Wilayah Di Negara Kesatuan Republik Indonesia ini yaitu di Bagian Timur, lebih Tepatnya kota Ambon Provinsi Maluku. Sebuah Pristiwa yang terjadi kurang Lebih 20 Tahun Yang lalu, namun jejaknya dari Pristiwa tersebut masih terlihat dan terasa hingga saat ini. Jika kita ketahui bahwa era kemerdekaan kita melawan penjajah yang berasal dari negara lain untuk merebut kemerdekaan. Namun pada Tahun 1999 Di Ambon, Maluku tersebut terjadi peperangan atau konflik Antar Agama melawan saudara sebangsa sendiri dikarenakan beberapa Faktor dan permasalahan di waktu itu. Dimana sebuah Daerah DI Ambon Yang bernama Kampung Batu Merah Dalam yang penduduknya terdiri dari Masyarakat yang beragam Islam dak Kristen. Sebelumnya hidup begitu tentram, damai dalam bersosialisai bertentangga tampa ada pembatas Oleh kepercayaan, namun hal tersebut goyah pada Pada 19 Januari 2021. Dikarenakan adanya konflik antar masyarakat setempat berbasis agama yang berawal dari permasalahan dari beberapa pemuda setempat mengenai “Cekcok Uang Pungutan”.Namun, karena permasalahan tersebut masyarakat lainnya di daerah tersebut sangat merasakan dampaknya padahal tidak begitu menahu permasalahannya. Sehingga Terjadi Peperangan, pertikaian, bahkan pembunuhan di daerah sendiri dan dengan saudara sendiri. Pada saat ini masyarakat sangat merasa tidak aman, karena terjadi pembunuhan dan pertikaian sehingga tidak bisa melakukan aktivitas sehari hari seperti sebelumnya dengan perasaan bahagia dan tenang. Sehingga masyarakat memutuskan untuk berpisah berdasarkan Agama, dimana masyarakat minoritas Kristen yang hidup di tengah masyarakat Islam berpindah kederah Kayu Tiga yang berjarak kurang lebih 7 Km dari Daerah Batu Merah dalam, begitupun sebaliknya dengan alasan Keamanan.

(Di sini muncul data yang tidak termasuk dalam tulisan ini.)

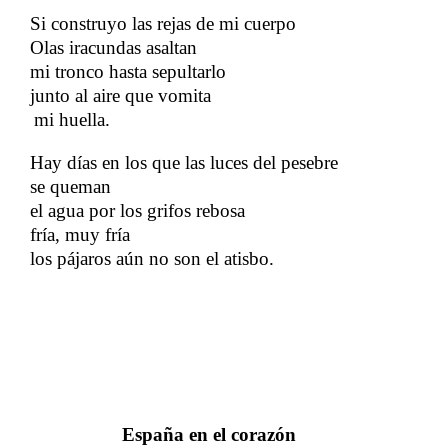
Si construyo las rejas de mi cuerpo
Olas iracundas asaltan
​​
mi tronco hasta sepultarlo
junto al aire que vomita
​​
mi huella.
​​
Hay días en los que las luces del pesebre
​​
se queman
el agua por los grifos rebosa
fría, muy fría
​​
los pájaros aún no son el atisbo.
España en el corazón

Gejolak Kemanusiaan Di daerah Ambon Tersebut terjadi Hingga tahun 2002, hampir semua daerah merasakannya. Dan korban jiwa dari Pristiwa konflik tersebut mengakibatkan kurang lebih 5000 jiwa meninggal dunia dan begitu banyak masyarakat lainnya terpaksa mengungsi di daerah lain. Setelah peperangan antara masyarakat ini selesai, rasa takut masih menghampiri masyarakat setempat sehingga terjadi pembatasan interaksi sosial. Namun beberapa masyarakat sangat merindukan kehidupan dahulu, dimana mereka hidup rukun bertetangga dan bersosialisasi antar sesama. Sehingga Pada Tahun 2003 Kelompok Gerakan Perempuan Peduli baik dari Daerah Kampung Kayu Tiga dan Juga Kampung Batu Merah Dalam memberanikan diri untuk merajut silaturahmi kembali dengan kepala dingin dan hati yang tenang, walaupun diantara keduanya masih memiliki trauma dan rasa takut yang begitu besar karena konflik sebelumnya, namun hal tersebut mencoba di lawan, untuk merasakan kedamaian dan kerukunan seperti dahulu. Hal tersebut dibuktikan dengan kunjungan GPP Kristen Kayu Tiga ke Daerah Kampung Batu Merah Dalam, sepanjang perjalanan rasa takut masih dirasakan, namun setelah bertemu Masyarakat didaerah tersebut yang juga merupakan tetangga mereka sebelumnya, muncul rasa bahagia, berpelukan bahkan merasakan haru karena sudah begitu lama tidak berintraksi sesama. Begitupun GPP Islam Kampung Batu Merah Dalam melakukan kunjungan balasan ke daerah Kayu Tiga. Sehingga mulai terjalin kembali hubungan yang dulunya dibatasi segrasi Wilayah karena konflik sebelumnya. Organisasi Pemuda JMP “Jembatan Merah Perdamaian” melakukan berbagai kegiatan untuk menjalin hubungan baik lagi, terkhusus untuk anak-anak yang tidak merasakan dan terlibat konflik namun karena cerita dari orang tuanya yang turun temurun sehingga muncul rasa kelompok kelompok dengan masyarakat yang berbeda keyakinan, sehingga JMP melakukan kegiatan dengan menceritakan sebuah Pristiwa mengenai perdamaian yang di kemas secara lucu sehingga dapat mudah di tangkap oleh anak anak. Juga melakukan kegiatan dengan menggabungkan pemuda yang bermain alat musik Hadrah yang di identik dengan Islam dan Terompet yang di Identik dengan Agama Kristen, sehingga dapat dilihat simbol perdamaian yang dapat menyatukan.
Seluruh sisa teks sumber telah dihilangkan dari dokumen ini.